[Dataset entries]
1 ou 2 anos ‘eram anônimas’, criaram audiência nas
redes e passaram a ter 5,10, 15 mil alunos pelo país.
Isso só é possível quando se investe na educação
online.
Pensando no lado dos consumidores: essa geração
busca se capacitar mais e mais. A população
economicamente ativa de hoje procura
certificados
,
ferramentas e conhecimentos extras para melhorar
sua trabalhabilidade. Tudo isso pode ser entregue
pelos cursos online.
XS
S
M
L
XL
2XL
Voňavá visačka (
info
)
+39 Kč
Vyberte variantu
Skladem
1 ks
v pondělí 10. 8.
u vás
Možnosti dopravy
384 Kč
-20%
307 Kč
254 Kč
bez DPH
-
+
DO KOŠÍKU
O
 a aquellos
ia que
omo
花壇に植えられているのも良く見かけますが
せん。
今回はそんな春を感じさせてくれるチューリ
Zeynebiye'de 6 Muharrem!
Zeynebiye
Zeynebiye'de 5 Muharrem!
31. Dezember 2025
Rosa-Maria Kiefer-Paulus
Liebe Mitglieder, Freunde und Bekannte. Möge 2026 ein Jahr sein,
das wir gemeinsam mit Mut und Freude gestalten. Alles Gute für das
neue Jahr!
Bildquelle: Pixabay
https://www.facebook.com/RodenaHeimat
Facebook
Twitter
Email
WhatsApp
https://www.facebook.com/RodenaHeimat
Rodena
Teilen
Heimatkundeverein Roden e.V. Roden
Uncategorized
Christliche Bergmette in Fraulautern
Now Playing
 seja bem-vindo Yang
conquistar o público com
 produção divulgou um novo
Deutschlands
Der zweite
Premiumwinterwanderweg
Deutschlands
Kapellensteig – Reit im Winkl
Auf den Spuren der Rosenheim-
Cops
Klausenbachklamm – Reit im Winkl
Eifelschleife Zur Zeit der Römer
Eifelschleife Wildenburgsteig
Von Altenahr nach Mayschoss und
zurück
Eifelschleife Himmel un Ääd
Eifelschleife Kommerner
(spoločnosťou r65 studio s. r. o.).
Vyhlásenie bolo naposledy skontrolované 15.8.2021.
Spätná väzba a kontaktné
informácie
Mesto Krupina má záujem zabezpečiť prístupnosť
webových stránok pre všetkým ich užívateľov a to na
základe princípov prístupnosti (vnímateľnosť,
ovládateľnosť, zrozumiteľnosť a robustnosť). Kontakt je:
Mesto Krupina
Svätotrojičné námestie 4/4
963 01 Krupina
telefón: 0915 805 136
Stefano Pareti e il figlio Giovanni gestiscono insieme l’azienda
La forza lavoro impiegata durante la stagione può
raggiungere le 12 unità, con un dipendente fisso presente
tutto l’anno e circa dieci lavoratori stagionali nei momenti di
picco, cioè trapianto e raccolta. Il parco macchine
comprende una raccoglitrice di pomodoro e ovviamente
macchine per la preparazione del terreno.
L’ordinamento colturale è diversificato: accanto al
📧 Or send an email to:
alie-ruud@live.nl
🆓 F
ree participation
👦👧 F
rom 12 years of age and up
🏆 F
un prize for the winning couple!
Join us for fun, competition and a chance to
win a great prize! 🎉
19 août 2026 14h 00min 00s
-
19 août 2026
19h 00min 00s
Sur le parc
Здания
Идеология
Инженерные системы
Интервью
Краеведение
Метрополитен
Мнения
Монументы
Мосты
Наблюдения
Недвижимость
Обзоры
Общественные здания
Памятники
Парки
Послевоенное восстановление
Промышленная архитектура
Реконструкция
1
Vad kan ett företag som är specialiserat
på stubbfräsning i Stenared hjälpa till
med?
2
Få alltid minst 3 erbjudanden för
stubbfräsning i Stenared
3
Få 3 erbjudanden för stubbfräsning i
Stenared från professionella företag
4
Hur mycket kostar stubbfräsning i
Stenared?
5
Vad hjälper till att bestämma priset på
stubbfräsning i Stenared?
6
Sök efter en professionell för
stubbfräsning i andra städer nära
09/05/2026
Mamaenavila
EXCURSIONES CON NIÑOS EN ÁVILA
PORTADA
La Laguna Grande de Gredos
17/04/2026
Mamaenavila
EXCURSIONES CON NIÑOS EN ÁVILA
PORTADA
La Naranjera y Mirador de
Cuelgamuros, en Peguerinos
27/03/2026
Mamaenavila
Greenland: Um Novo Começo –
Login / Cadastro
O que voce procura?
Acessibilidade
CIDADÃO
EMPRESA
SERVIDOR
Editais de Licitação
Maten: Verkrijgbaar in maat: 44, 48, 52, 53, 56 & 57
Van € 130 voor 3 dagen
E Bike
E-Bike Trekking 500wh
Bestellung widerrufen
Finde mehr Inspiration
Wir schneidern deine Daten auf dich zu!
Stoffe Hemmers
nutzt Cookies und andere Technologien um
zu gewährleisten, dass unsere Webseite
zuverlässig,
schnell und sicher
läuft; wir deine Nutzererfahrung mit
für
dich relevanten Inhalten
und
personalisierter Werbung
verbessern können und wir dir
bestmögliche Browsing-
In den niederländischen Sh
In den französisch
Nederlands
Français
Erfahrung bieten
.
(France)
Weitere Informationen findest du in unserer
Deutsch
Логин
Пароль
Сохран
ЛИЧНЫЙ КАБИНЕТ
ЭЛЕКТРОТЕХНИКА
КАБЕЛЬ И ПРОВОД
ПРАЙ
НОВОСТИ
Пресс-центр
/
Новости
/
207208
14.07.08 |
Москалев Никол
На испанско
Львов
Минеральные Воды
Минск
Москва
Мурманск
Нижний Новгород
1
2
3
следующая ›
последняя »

- _TASK STATEMENT_
Show every line of the dataset entries above that contains the string "procura". Case counts.

- _REPLY_
economicamente ativa de hoje procura
O que voce procura?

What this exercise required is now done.